これはこの地だけの風習ではありませんが、昔ながらの風習が、今も生活の中に強く根づいている地域は、どんどん少なくなってきていると思います。

この日には町に出た子どもたちも帰ってくるのですが、村ではつい最近選挙があって帰郷しているし、春節も近づいているので、今年は静かな冬至でした。

冬至は、先祖の墓参りの日です。これが一般的な墓参りセットで、カゴの中には、みかん、りんご、棗、餃子、そして線香が入っています。普段食べている煮物や和え物を碗に入れて持って行くことも多く、特に決まりはありません。

真ん中の白い紙はお金。穴あきのコインを模したものです。右側の札束は、天国銀行発行の2万元札のたば。とっくりの中は焼酎。中央の赤いものは爆竹です。

こういった日用品とか、服、靴、家電製品から車まで、とにかく紙で作った様々なものが街では売られていますが、この村ではきわめて質素でした。死者にいろんな“物”を贈りたいという風習は、日本とはやや違うようです。

そしてなにより大切なのはお金です。日本ならば、三途の川の渡し賃六文を払ったら、あとはあの世でお金はいりませんが、中国ではお金がないとあの世でも暮らせないようです。このお金に対する価値観の差は大きいです。そして、すべてのものを燃やすことによって、あの世に送り届けるという文化もまた、日本とは異質なものだと思います。

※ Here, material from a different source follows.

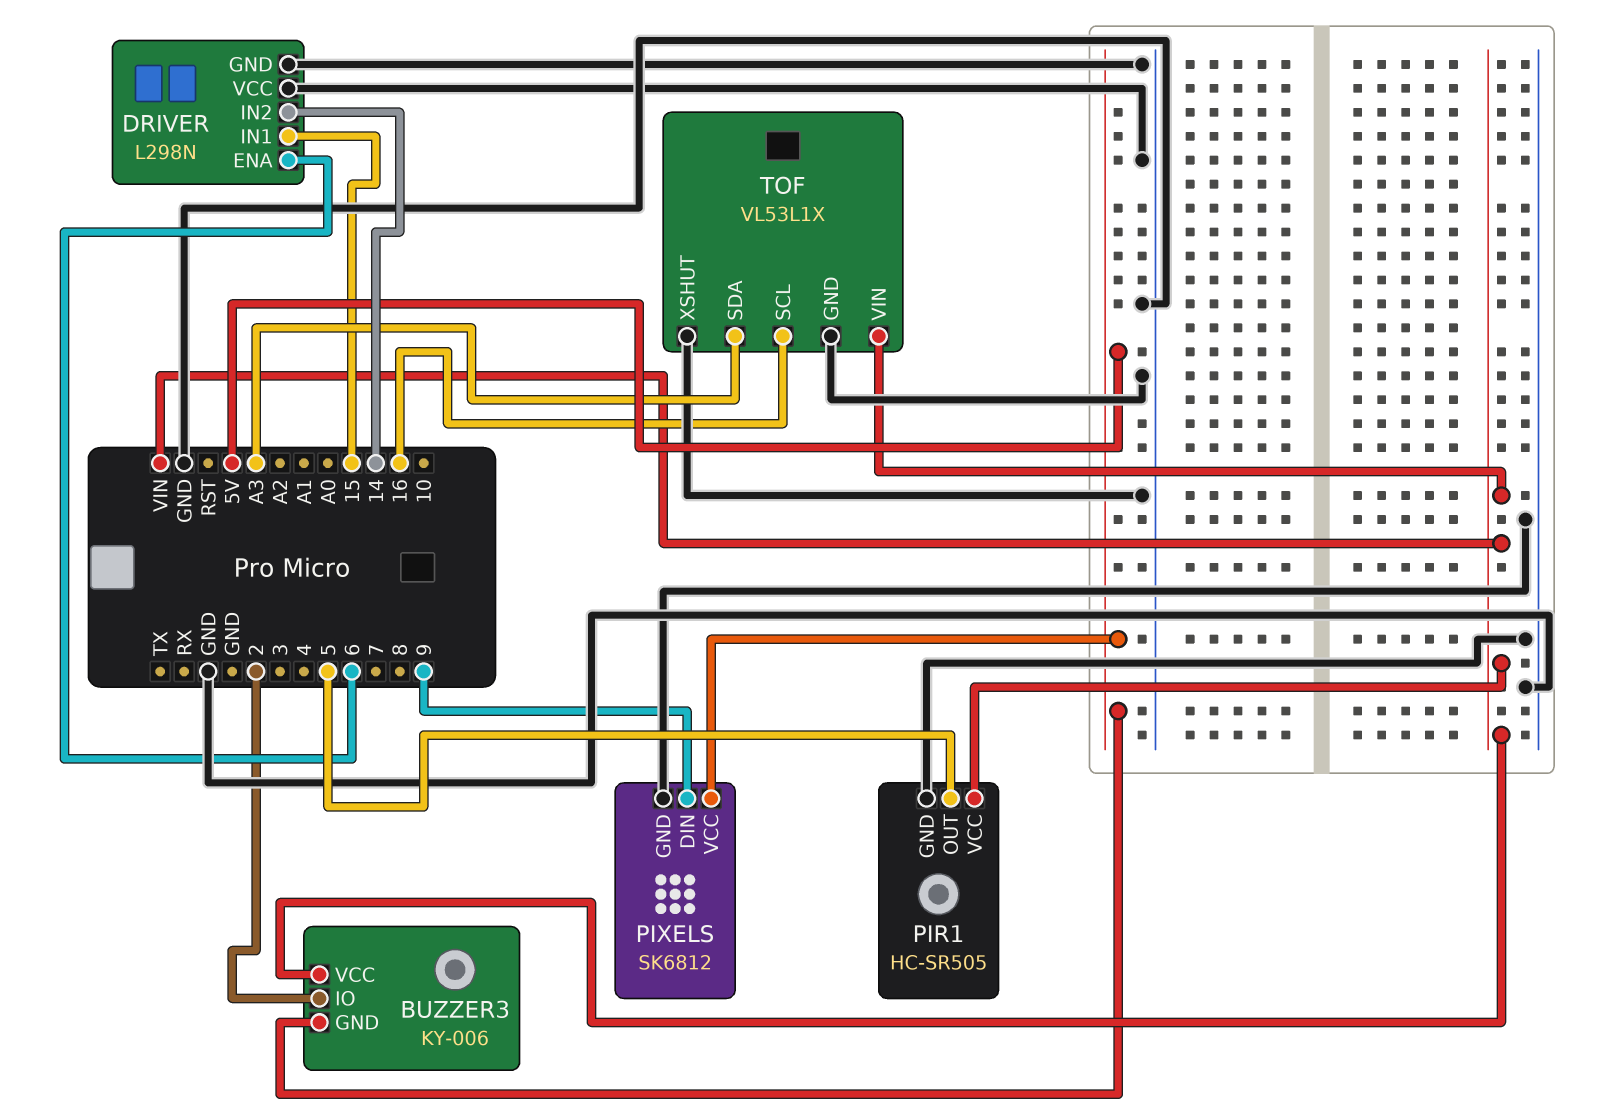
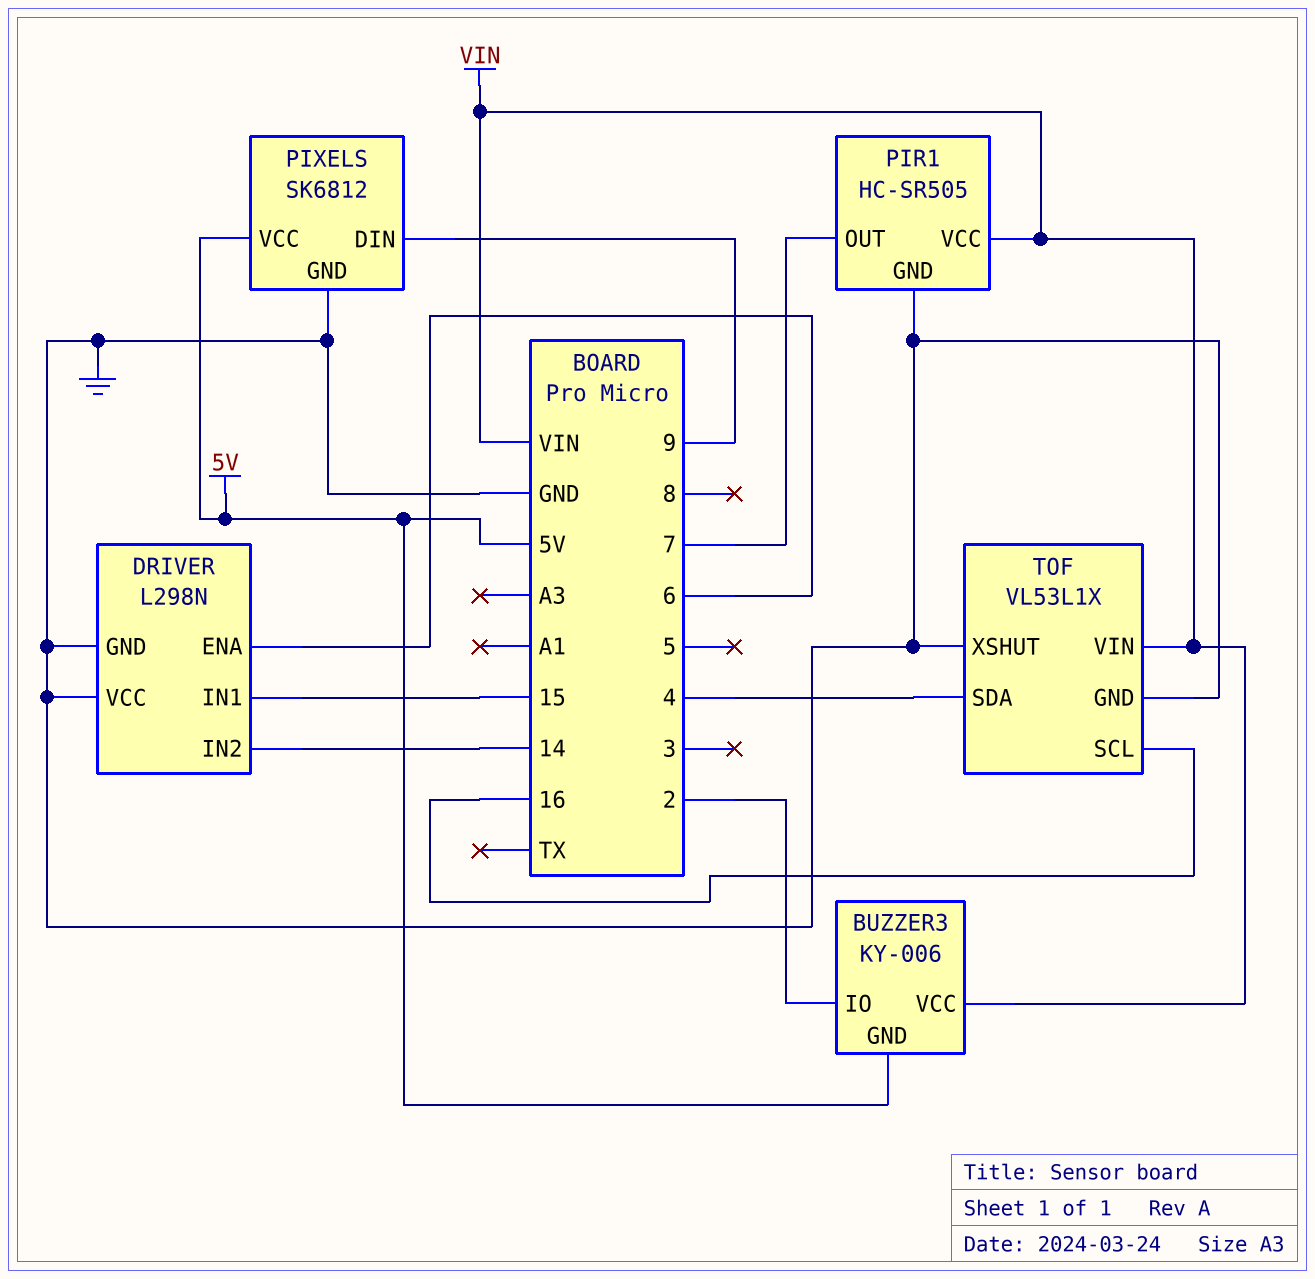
PIR1 pin OUT: 5 -> 7
TOF pin SDA: A3 -> 4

ちなみに、日本では「線香をあげさせてください」というのが、弔問の決まり文句ですが、こちらでは「紙(つまり紙銭という意味)を燃やさせてください」という言い方をします。

タバコも供えます。

線香を供えて、お酒もかけます。普段よりもいい酒を使うそうです。

好奇心旺盛ななつめも、さすがに墓参りには興味がなさそうでした。

こんなミニ花輪もありましたが、プラのトレイといい、なんだか“今っぽい”ですね。この花輪は燃やしません。

お供えのみかんの皮が少し剥いてありますが、バナナでもリンゴでも必ず少し皮を剥いて、飴の包みもとって、すぐに食べられる状態にしてお供えするのがこちらのきまりです。箱に入ったままのお菓子を供えるということは絶対にありません。

最後に爆竹を鳴らします。こちらでは、○○家の墓ではなく、夫婦単位で墓を作るため、何ヵ所も廻らなければならず、場合によっては数キロ離れたところを数時間かけて廻るということもあります。

この日は餃子を食べます。餃子を食べると、これからもっと寒さが厳しくなっても、耳が凍ることはないからだそうです。